Post
Topic
Board Speculation
Re: Wall Observer BTC/USD - Bitcoin price movement tracking & discussion
by
JayJuanGee
on 15/03/2021, 00:52:20 UTC
Happy Pi Day guys... today is a Pi π day - 3.14

Just read as of today we have calculated 31.4 trillion decimal places—31,415,926,535,897 of Pi to be exact. It was done by a Google employee (Emma Haruka) who set a world record for calculating the most digits of Pi. She and her team used 96 vCPUs with 1.4TB of RAM and spent 121.1 days.

So here’s thought what if all the Bitcoin mining rigs starts calculating the value of Pi just for 10 minutes? How much can we calculate? Keeping in mind (in early 2020) the computers on the bitcoin network were calculating close to 120 exahashes per second.

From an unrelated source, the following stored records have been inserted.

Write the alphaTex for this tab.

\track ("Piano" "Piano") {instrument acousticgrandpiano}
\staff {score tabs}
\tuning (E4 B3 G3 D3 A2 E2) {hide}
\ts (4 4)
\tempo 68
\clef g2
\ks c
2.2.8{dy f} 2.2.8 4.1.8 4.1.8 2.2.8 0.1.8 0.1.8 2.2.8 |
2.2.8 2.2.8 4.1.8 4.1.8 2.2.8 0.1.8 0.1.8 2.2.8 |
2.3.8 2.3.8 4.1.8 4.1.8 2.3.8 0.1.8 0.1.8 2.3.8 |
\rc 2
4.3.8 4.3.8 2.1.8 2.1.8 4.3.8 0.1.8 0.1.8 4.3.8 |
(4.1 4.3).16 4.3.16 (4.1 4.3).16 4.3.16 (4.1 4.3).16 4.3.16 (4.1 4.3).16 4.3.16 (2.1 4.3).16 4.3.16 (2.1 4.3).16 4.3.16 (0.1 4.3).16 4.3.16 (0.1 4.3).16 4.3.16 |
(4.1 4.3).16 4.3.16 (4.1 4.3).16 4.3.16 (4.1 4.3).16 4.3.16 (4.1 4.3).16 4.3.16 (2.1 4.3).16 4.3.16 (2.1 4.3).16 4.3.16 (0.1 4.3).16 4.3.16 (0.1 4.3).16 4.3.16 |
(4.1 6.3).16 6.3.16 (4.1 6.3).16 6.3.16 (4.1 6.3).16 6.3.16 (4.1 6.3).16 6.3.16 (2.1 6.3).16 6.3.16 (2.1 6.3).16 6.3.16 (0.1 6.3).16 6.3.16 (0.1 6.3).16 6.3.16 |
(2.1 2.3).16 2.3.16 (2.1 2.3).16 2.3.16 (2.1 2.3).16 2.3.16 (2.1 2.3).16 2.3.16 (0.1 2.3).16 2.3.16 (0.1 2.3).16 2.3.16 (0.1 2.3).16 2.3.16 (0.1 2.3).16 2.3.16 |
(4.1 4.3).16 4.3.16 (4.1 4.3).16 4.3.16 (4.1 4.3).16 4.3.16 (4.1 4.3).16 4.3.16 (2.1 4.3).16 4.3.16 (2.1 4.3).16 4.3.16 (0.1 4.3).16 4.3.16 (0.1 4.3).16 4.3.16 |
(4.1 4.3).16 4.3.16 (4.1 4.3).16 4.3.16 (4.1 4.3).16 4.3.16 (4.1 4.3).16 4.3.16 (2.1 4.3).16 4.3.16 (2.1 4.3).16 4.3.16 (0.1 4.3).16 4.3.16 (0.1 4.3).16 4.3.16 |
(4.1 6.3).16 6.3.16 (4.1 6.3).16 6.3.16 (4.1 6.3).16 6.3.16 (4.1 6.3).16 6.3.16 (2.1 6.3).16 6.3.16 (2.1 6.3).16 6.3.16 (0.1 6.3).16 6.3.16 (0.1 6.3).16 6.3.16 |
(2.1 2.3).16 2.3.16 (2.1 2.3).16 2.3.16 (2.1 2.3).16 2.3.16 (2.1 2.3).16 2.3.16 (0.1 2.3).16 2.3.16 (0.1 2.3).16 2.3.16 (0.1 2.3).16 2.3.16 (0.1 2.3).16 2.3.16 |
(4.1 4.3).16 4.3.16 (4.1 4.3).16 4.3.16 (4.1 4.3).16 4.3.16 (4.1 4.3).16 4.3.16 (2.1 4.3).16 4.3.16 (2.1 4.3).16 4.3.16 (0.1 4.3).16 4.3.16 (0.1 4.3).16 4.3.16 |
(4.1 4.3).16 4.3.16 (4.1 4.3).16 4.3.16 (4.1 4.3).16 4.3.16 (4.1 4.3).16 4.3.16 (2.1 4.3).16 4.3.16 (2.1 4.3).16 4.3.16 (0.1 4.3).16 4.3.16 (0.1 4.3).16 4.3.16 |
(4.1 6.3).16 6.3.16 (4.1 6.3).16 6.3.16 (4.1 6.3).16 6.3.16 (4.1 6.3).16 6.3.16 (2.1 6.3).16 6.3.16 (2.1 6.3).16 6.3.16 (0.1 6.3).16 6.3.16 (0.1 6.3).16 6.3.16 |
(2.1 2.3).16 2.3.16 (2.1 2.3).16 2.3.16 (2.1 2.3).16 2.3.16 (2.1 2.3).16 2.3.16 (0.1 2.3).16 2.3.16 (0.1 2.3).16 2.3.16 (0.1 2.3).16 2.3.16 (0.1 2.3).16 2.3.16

And for a reference “One terahash is a trillion hashes per second, one petahash is a quadrillion hashes per second, and one exahash is one quintillion hashes per second (a one followed by 18 zeros).



Ref:
https://cloud.google.com/blog/products/compute/calculating-31-4-trillion-digits-of-archimedes-constant-on-google-cloud/

https://www.thebalance.com/how-much-power-does-the-bitcoin-network-use-391280

I am not sure whether I understand the answer in regards to the bitcoin network's calulations and pi.. in other words, how many decimal places of pi could the bitcoin network calculate in 10 minutes versus the 121.1 days that were used by the team of 96vCPUs of Emma Haruka?  Did I miss the answer?  Is there an answer?  Her team got 31.4 trillion decimal places, and another variation of the question would be how long would it take the bitcoin network to arrive at that number of decimal places of pi?